A steady hiss of soft static came from the dash-mounted radio.
“What the hell…?” Kylie sai
d softly to herself, turning in a slow circle with her flashlight.
Headlights appeared further up the road, hi-beams on, drawing steadily closer.
“His back-up?” Patricia said.
Kylie shook her head. “No lights or siren.”
The brightness intensified, and they could tell it was more than headlights. As the vehicle reached them, the two women had to shield their eyes with their arms. A full-sized pick-up of some sort, with not only headlights but additional spotlights close together on the grille, further supplemented by a roll-bar lined with high-intensity spots. It was blinding, and turned the scene a stark white. A big engine rumbled to a stop, a door opened and heavy boots hit the pavement.
“You ladies alright? Shit, can’t believe you walked away from that.” The voice had a twang that Kylie had always unfairly associated with the word redneck. But this redneck had a vehicle and had stopped to help, both good things.
Patricia squinted into the light. “We weren’t in the car. We were in a plane.”
A short laugh. “A plane!
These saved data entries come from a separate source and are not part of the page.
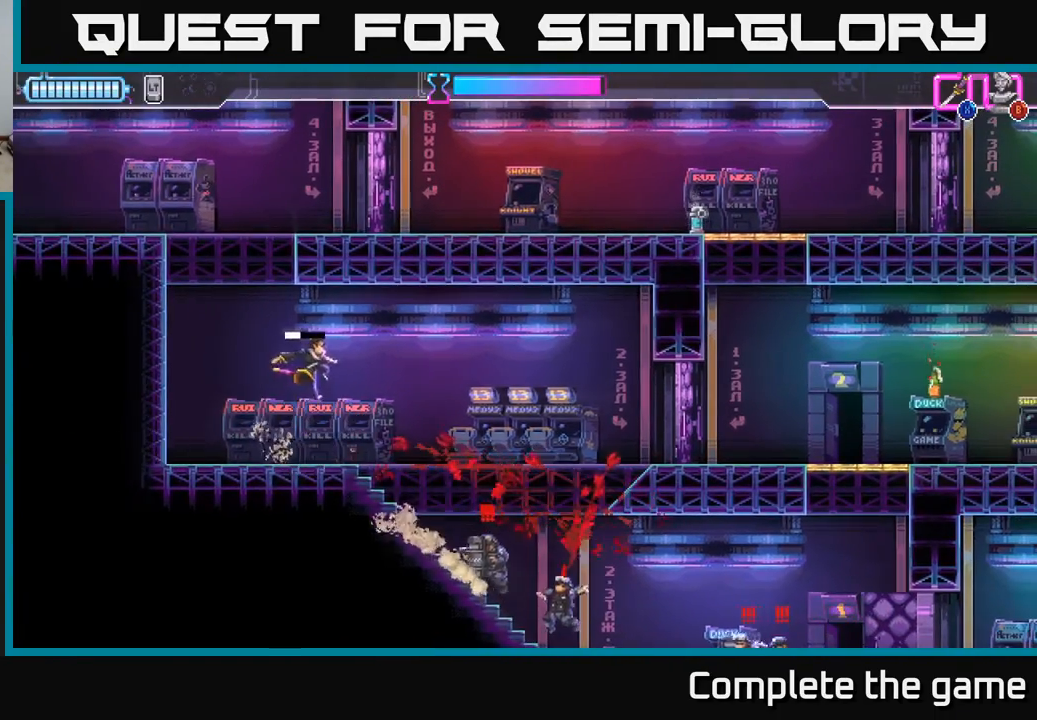
{"buttons": ["R2"], "left_stick": "down-right", "right_stick": "center", "events": [[100, "R2", "up"], [233, "R2", "down"], [450, "R2", "up"], [500, "R2", "down"]]}
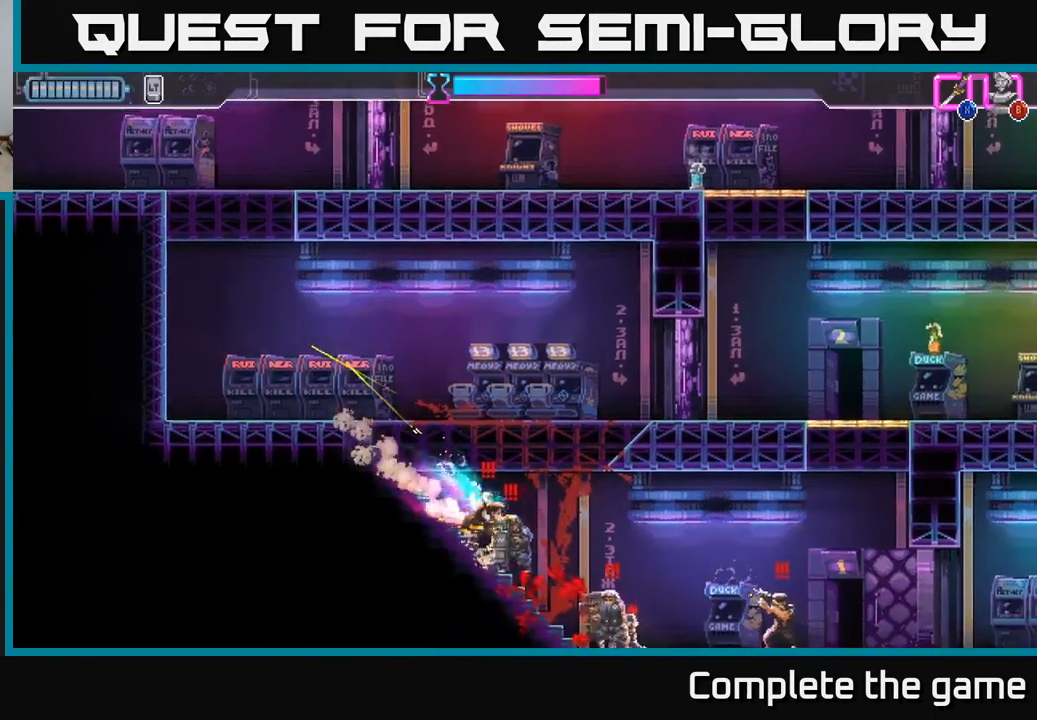
{"buttons": ["A", "R2"], "left_stick": "up-left", "right_stick": "center", "events": [[50, "X", "down"], [83, "R2", "up"], [117, "left_stick", "left"], [133, "X", "up"], [200, "X", "down"], [283, "X", "up"], [333, "left_stick", "up-left"], [367, "X", "down"], [383, "A", "down"], [400, "R2", "down"], [433, "X", "up"]]}
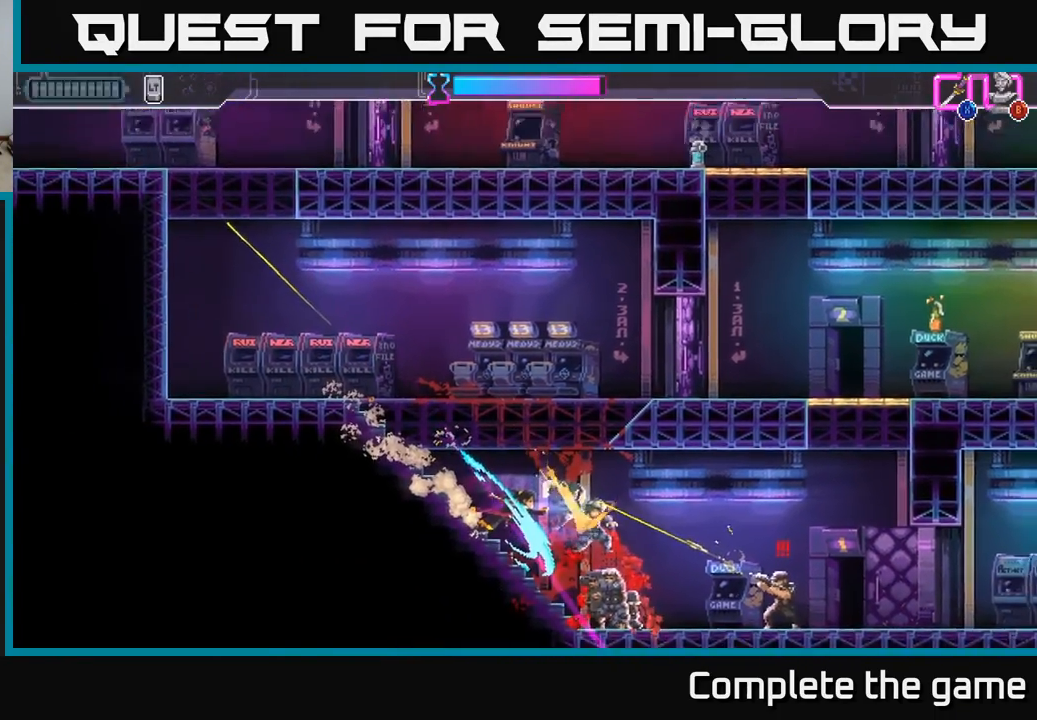
{"buttons": [], "left_stick": "right", "right_stick": "center", "events": [[17, "R2", "up"], [50, "A", "up"], [83, "A", "down"], [83, "X", "down"], [100, "R2", "down"], [150, "X", "up"], [183, "A", "up"], [200, "R2", "up"], [267, "left_stick", "right"], [283, "B", "down"], [367, "B", "up"], [450, "B", "down"], [483, "B", "up"]]}
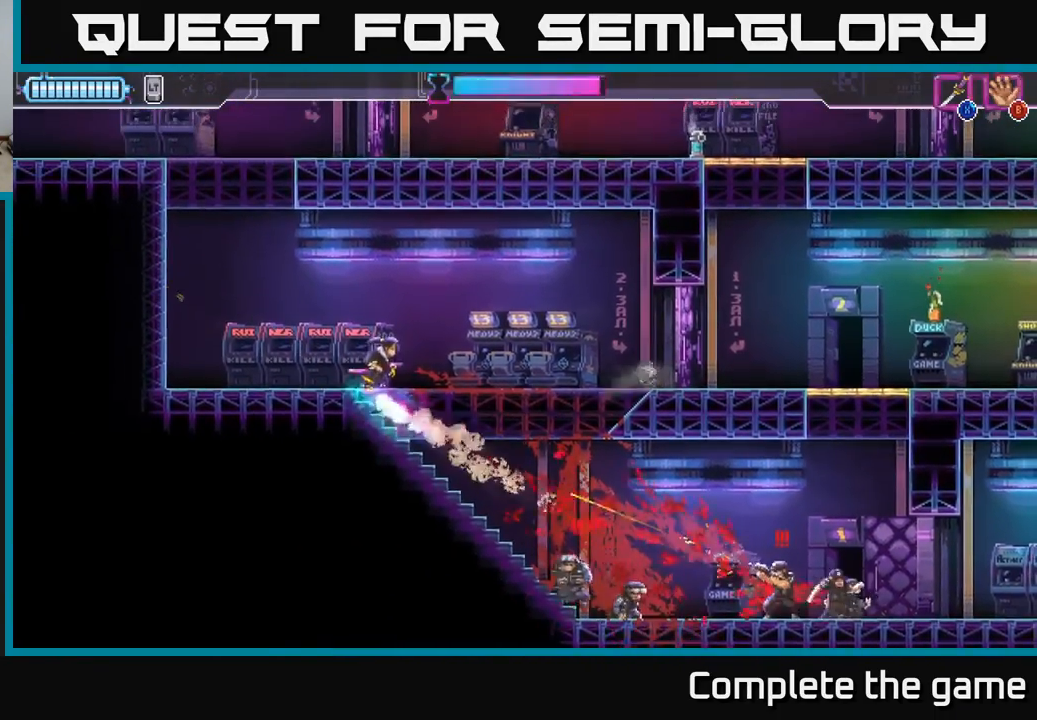
{"buttons": [], "left_stick": "down-right", "right_stick": "center", "events": [[100, "R2", "down"], [117, "A", "down"], [183, "X", "down"], [233, "left_stick", "down-right"], [250, "R2", "up"], [300, "A", "up"], [300, "X", "up"], [350, "R2", "down"], [483, "R2", "up"]]}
Goddamn, don’t you have a story!” A large silhouette moved briefly across the lights. “Where’s the trooper?”
“We haven’t found him,” Patricia said, not noticing that her daughter, who was also trying to look into the light, had placed a hand on her shoulder.
A pause, and then a voice from inside the white blaze. “So you’re alone?”
Before Patricia could answer, Kylie gave her mother a squeeze and said, “No, we’re-”
“Goddamn!” the truck driver yelled. “There’s your trooper right behind you!”
Kylie spun, and in the stark light saw a female state police trooper in her early fifties, the color of her short haircut a near-perfect match to her gray uniform, scrambling up over the embankment at the side of the road. Her eyes were locked on the two women, eyes like bright silver discs, and when the woman snarled she revealed an empty socket where one of her front teeth had been.